> **Things to do**:
a: Reproduce the Lie algebra thread word for word, everything from "L is semi simple" down to "would appreciate that.".
b: Carry on the forum thread about semisimple Lie algebras, picking up after its final sentence.

> **Extract provided**:
☆ ☆ ☆

Understanding the Second Direction in Semi Simple Lie Algebra: A Guide

[HDB1]

TL;DR Summary

L is semi simple if it is killing form is nondegenerate

Please, I need some clarifications about second direction, in the file attached,

$$
\text { Then ad } x \text { ad } y \text { maps } L \rightarrow L \rightarrow I \text {, and }(\text { ad } x \text { ad } y)^2 \text { maps } L \text { into }[I I]=0 \text {. }
$$Thank you in advance,

 

[HDB1]

Dear @fresh_42 , if you could help, I would appreciate that.

Thanks in advance,

 

[fresh_42]

Let $X\in I, Y,Z\in L.$ Then by the Jacobi identity and the fact that $I$ is an ideal we get
$$
A:=_{def}\operatorname{ad}(X)\operatorname{ad}(Y)(Z)=[X,[Y,Z]]=-\underbrace{[Y,\underbrace{[Z,X]}_{\in I}]}_{\in I}-\underbrace{[Z,\underbrace{[X,Y]}_{\in I}]}_{\in I} \in I
$$
Furthermore, since $A,X\in I$ and $[I,I]=0$ per assumption
\begin{align*}
\left(\operatorname{ad}(X)\operatorname{ad}(Y)\right)^2(Z)&=(\operatorname{ad}(X)\operatorname{ad}(Y))(A)=\underbrace{[X,\underbrace{[Y,A]}_{\in I}]}_{\in [I,I]}=0
\end{align*}

To see that a nilpotent transformation $\varphi$ has trace zero, consider that $\varphi^n=0$ so its characteristic polynomial is $t^n+0\cdot t^{n-1}=0.$ Since the trace is the second-highest coefficient in the characteristic polynomial, it has to be zero.

Was that your question?

Btw., I have the book (James E. Humphreys, Introduction to Lie Algebras and Representation Theory, GTM 9), so it is sufficient to quote the page, chapter, and theorem. No uploads necessary.

 

[HDB1]

To see that a nilpotent transformation $\varphi$ has trace zero, consider that $\varphi^n=0$ so its characteristic polynomial is $t^n+0\cdot t^{n-1}=0.$ Since the trace is the second-highest coefficient in the characteristic polynomial, it has to be zero.

Thank you, @fresh_42 , thank you, I swear I love you, you helped me a lot, I really appreciate everything you did,

please, could you explain more on above,

also please, I get confused about the first direction, I mean in:
$$
\text { According to Cartan's Criterion (4.3), ad }{ }_L S \text { is solvable, hence } S \text { is solvable. }
$$

my last question, please, when we say
$\operatorname{Rad} L=0$

is that means there is no simple ideal satisfy:
$[I, I]^n=0$

thank you so much in advance,

 

[fresh_42]

please, could you explain more on above,

That would be

To see that a nilpotent transformation $\varphi$ has trace zero, consider that $\varphi^n=0$ so its characteristic polynomial is $t^n+0\cdot t^{n-1}=0.$ Since the trace is the second-highest coefficient in the characteristic polynomial, it has to be zero.

☆ ☆ ☆

> **Extracted entries**:
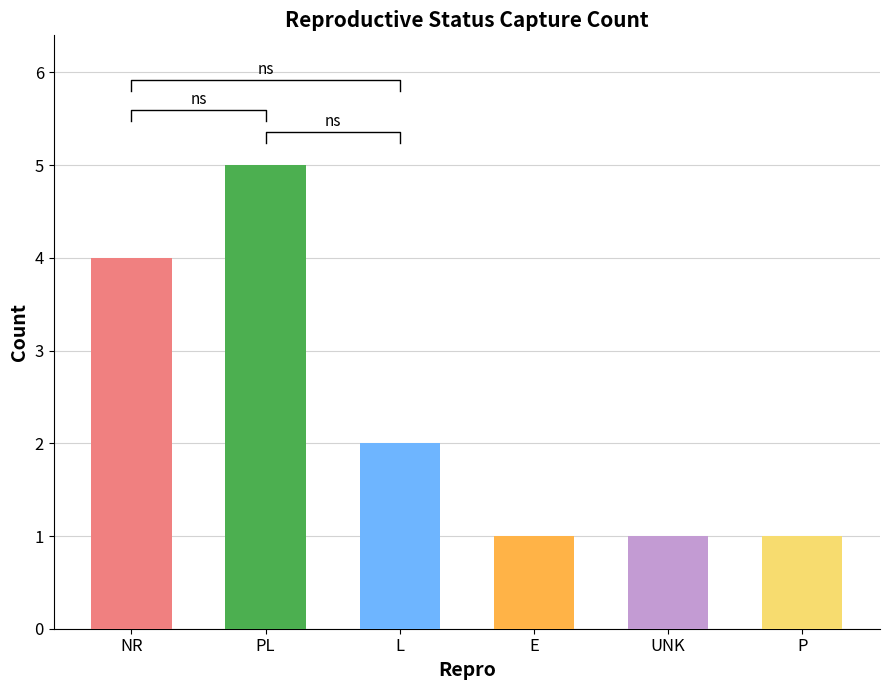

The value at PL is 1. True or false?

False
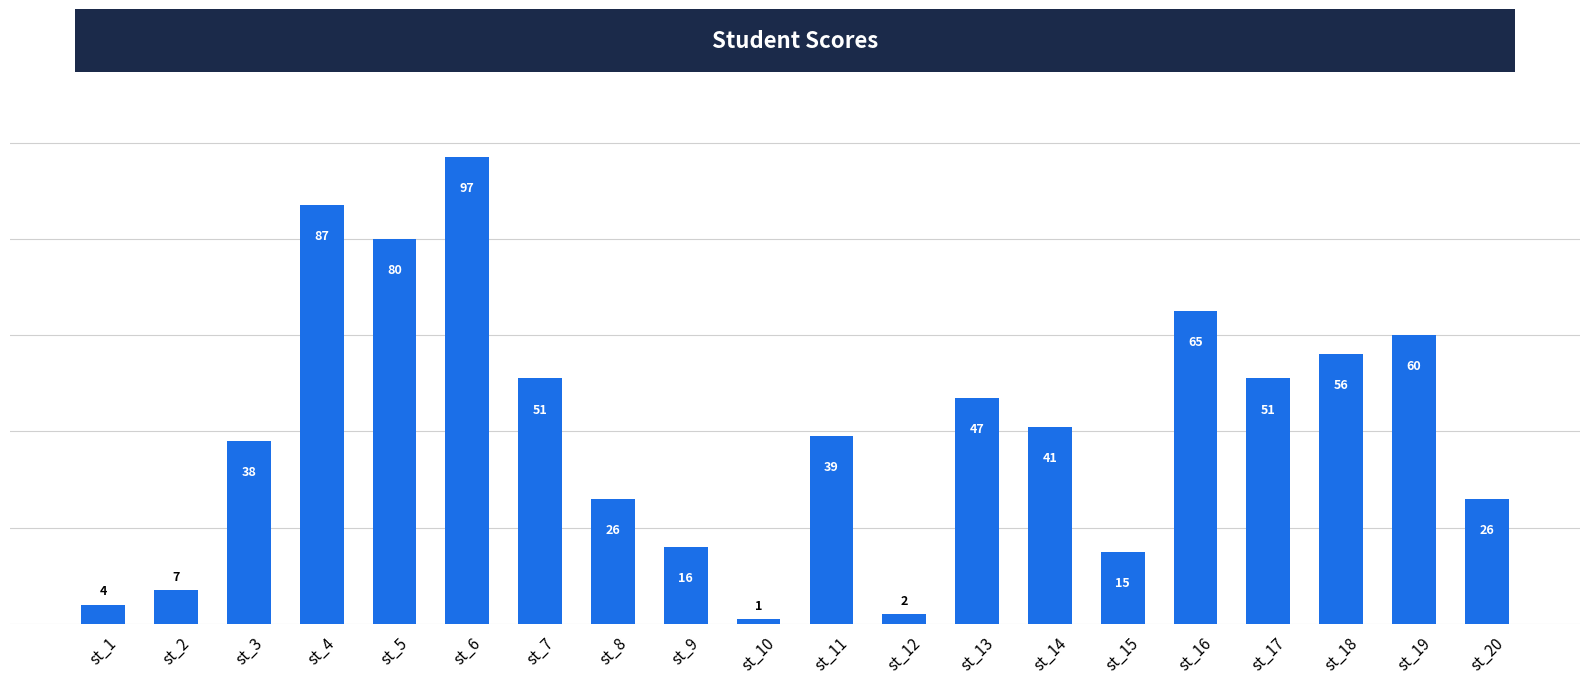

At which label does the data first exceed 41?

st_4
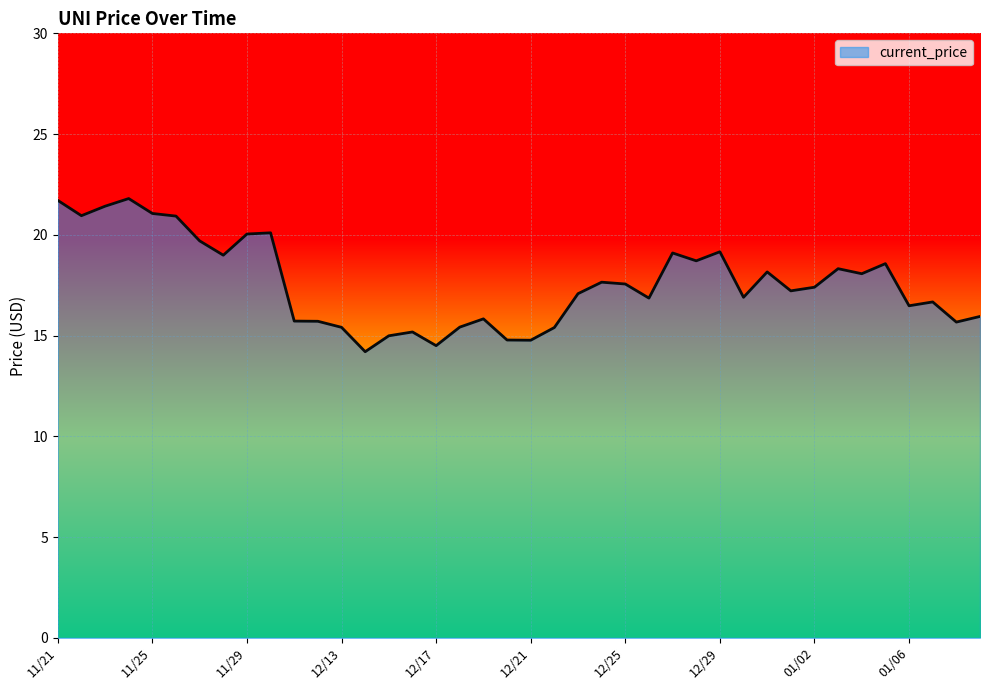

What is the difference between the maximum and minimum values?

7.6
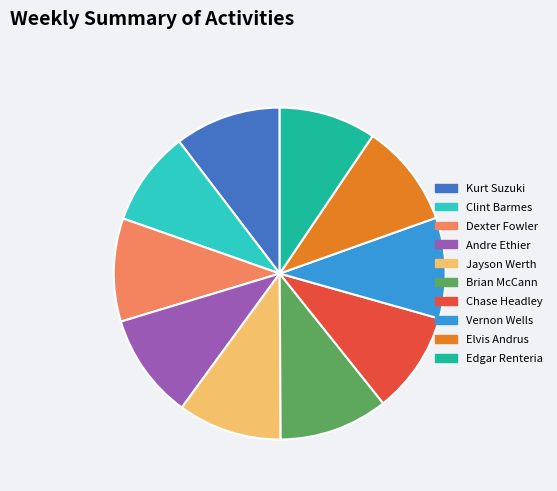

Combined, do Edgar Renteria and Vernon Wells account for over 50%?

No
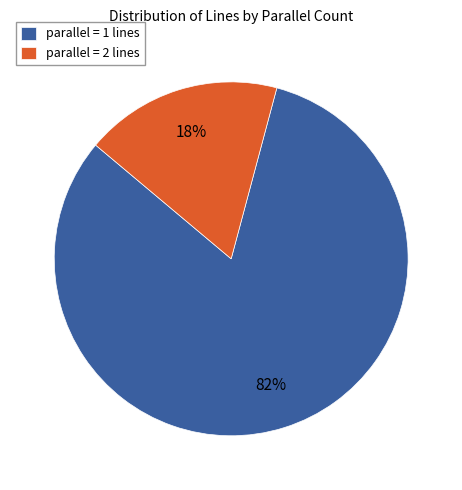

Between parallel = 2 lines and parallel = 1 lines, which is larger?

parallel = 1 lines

☆ ☆ ☆

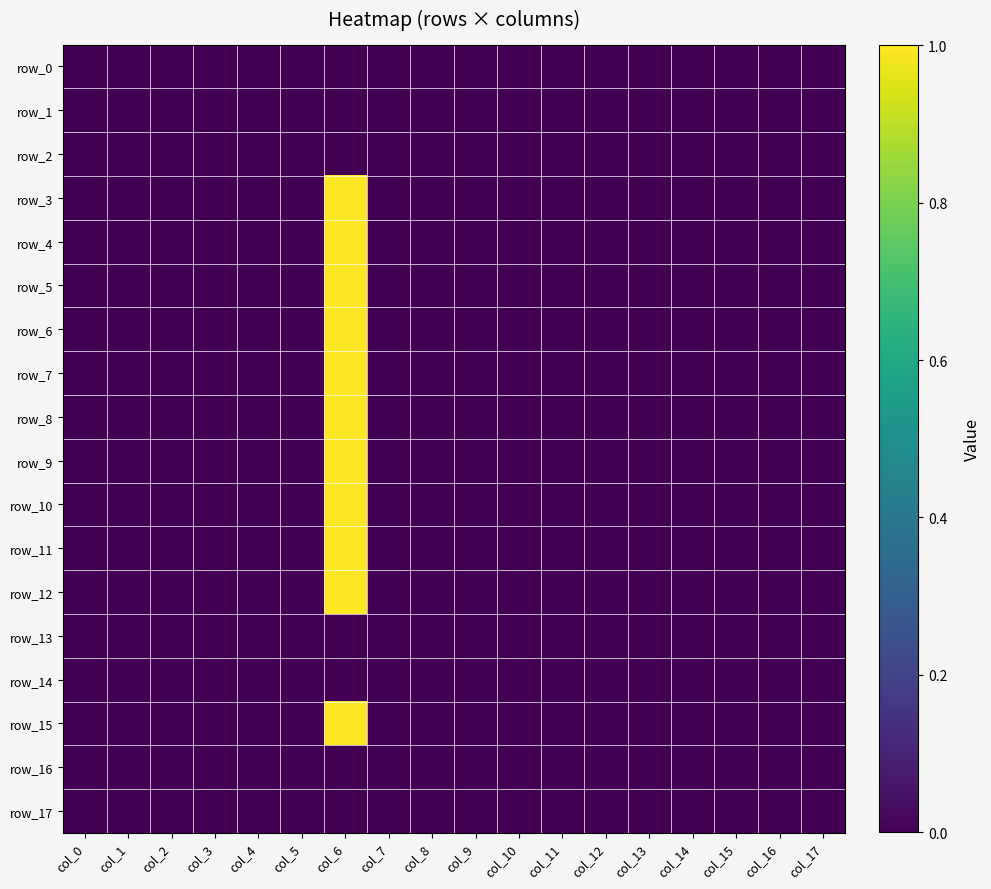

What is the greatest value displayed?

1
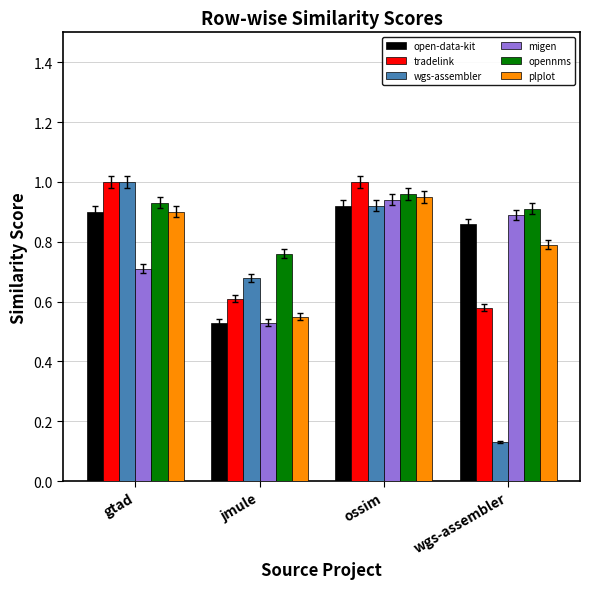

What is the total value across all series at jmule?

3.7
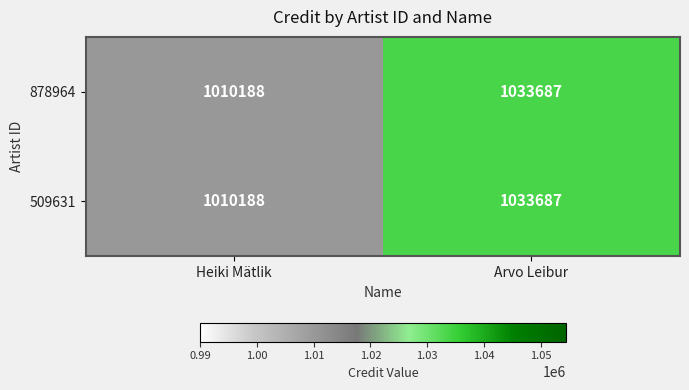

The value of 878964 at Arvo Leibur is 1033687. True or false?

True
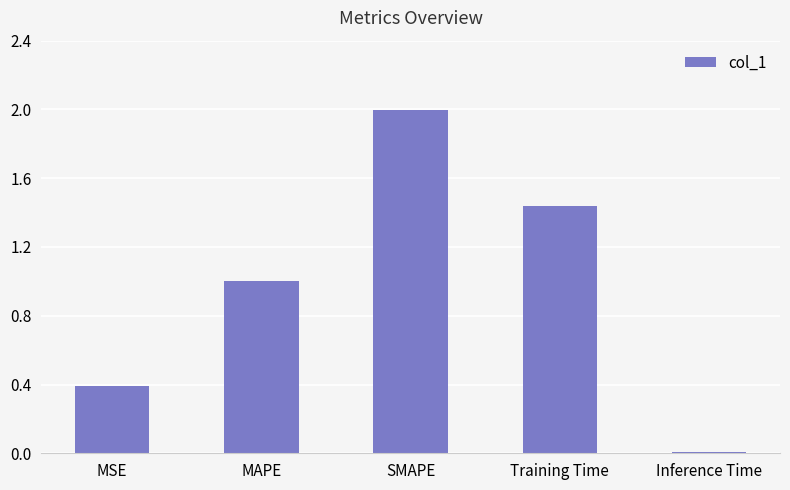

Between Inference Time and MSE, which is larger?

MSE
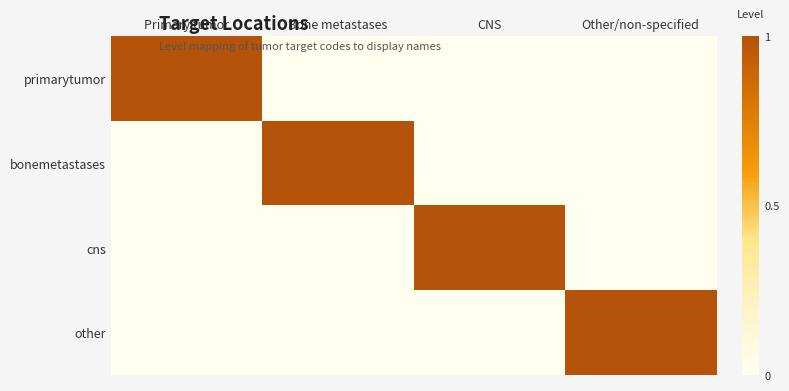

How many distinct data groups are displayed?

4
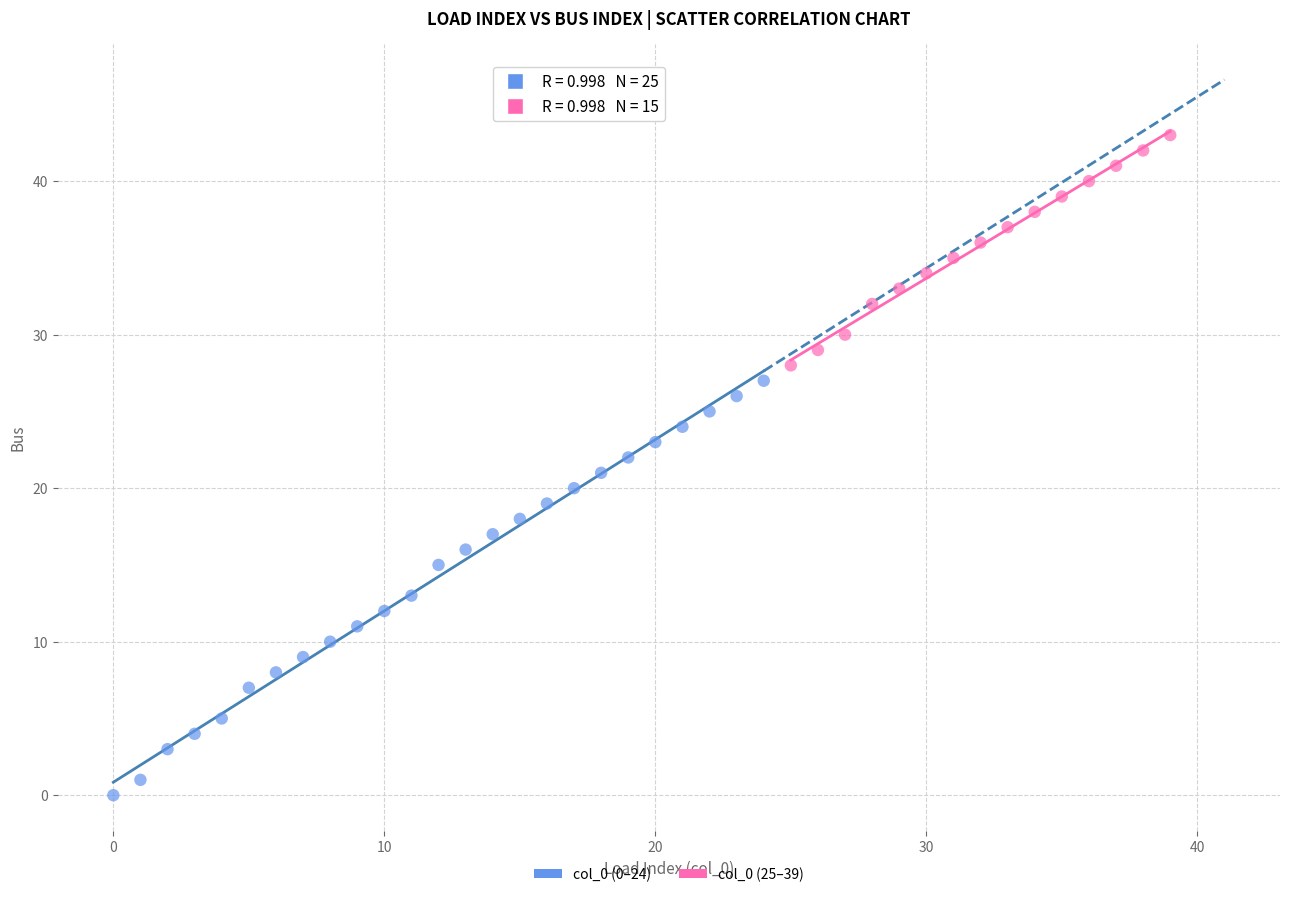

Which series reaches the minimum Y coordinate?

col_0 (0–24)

☆ ☆ ☆

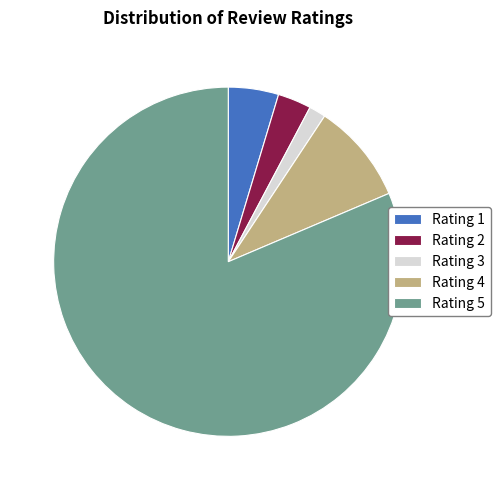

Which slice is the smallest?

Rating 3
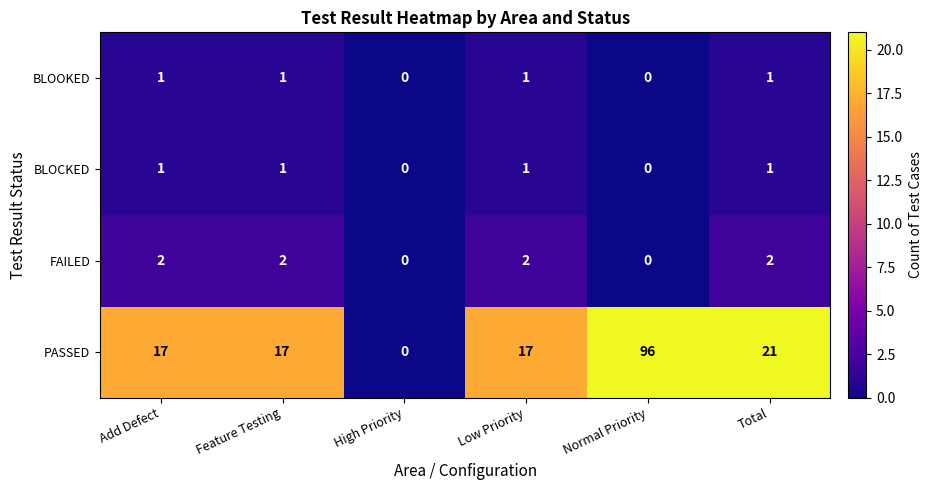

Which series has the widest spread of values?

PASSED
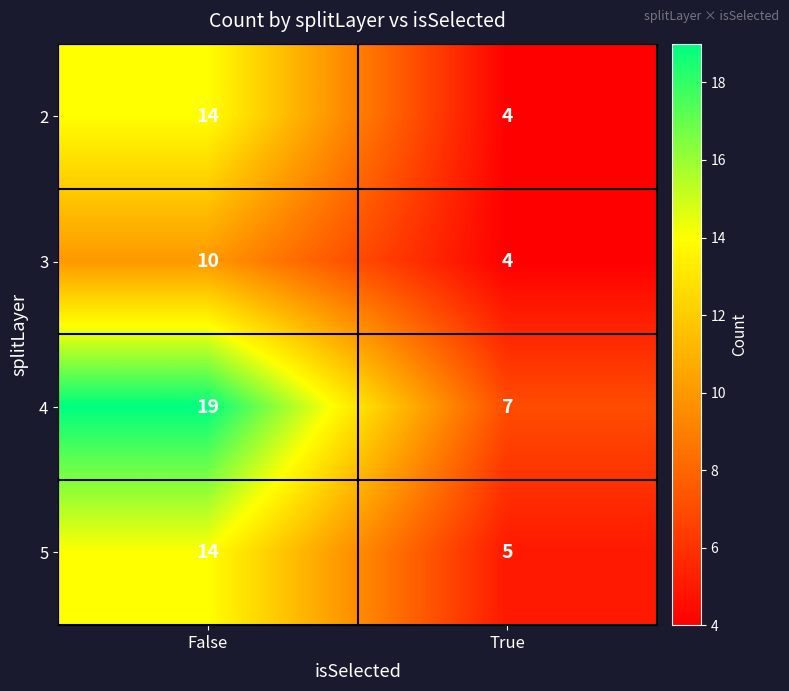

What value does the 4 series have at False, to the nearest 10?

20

☆ ☆ ☆

> **Results for each task**:
a:
L is semi simple if it is killing form is nondegenerate

Please, I need some clarifications about second direction, in the file attached,

$$
\text { Then ad } x \text { ad } y \text { maps } L \rightarrow L \rightarrow I \text {, and }(\text { ad } x \text { ad } y)^2 \text { maps } L \text { into }[I I]=0 \text {. }
$$Thank you in advance,

 

[HDB1]

Dear @fresh_42 , if you could help, I would appreciate that.

b:
A nilpotent linear transformation $\varphi$ is one for which there is a natural number $k$ such that $\varphi^k=0.$ This means $\varphi (\varphi (\varphi (\ldots (\varphi (v)))\ldots) =0$ for every $v\in L.$ Starting with a vector that needs the most $\varphi$ to get killed, then one with the second most, etc., we can build a basis of $L$ such that $\varphi$ is represented by a strict upper triangular matrix. Therefore, all entries on the diagonal of the matrix of $\varphi$ are zero. That means that the trace of $\varphi$ is zero and that $\det(\varphi -t\cdot I)=(-t)^n$ is the characteristic polynomial of $\varphi.$ (The trace is also always the coefficient of the second highest term of the characteristic polynomial, which in case of nilpotent transformations like $\varphi$ doesn't exist, i.e. equals zero.) Long story short:
$$
\varphi \text{ nilpotent } \Longrightarrow \varphi^n=0 \Longrightarrow \operatorname{trace}(\varphi )=0
$$

also please, I get confused about the first direction, I mean in:
$$
\text { According to Cartan's Criterion (4.3), ad }{ }_L S \text { is solvable, hence } S \text { is solvable. }
$$

Are you confused about how to apply Cartan's criterion, or about Cartan's criterion itself?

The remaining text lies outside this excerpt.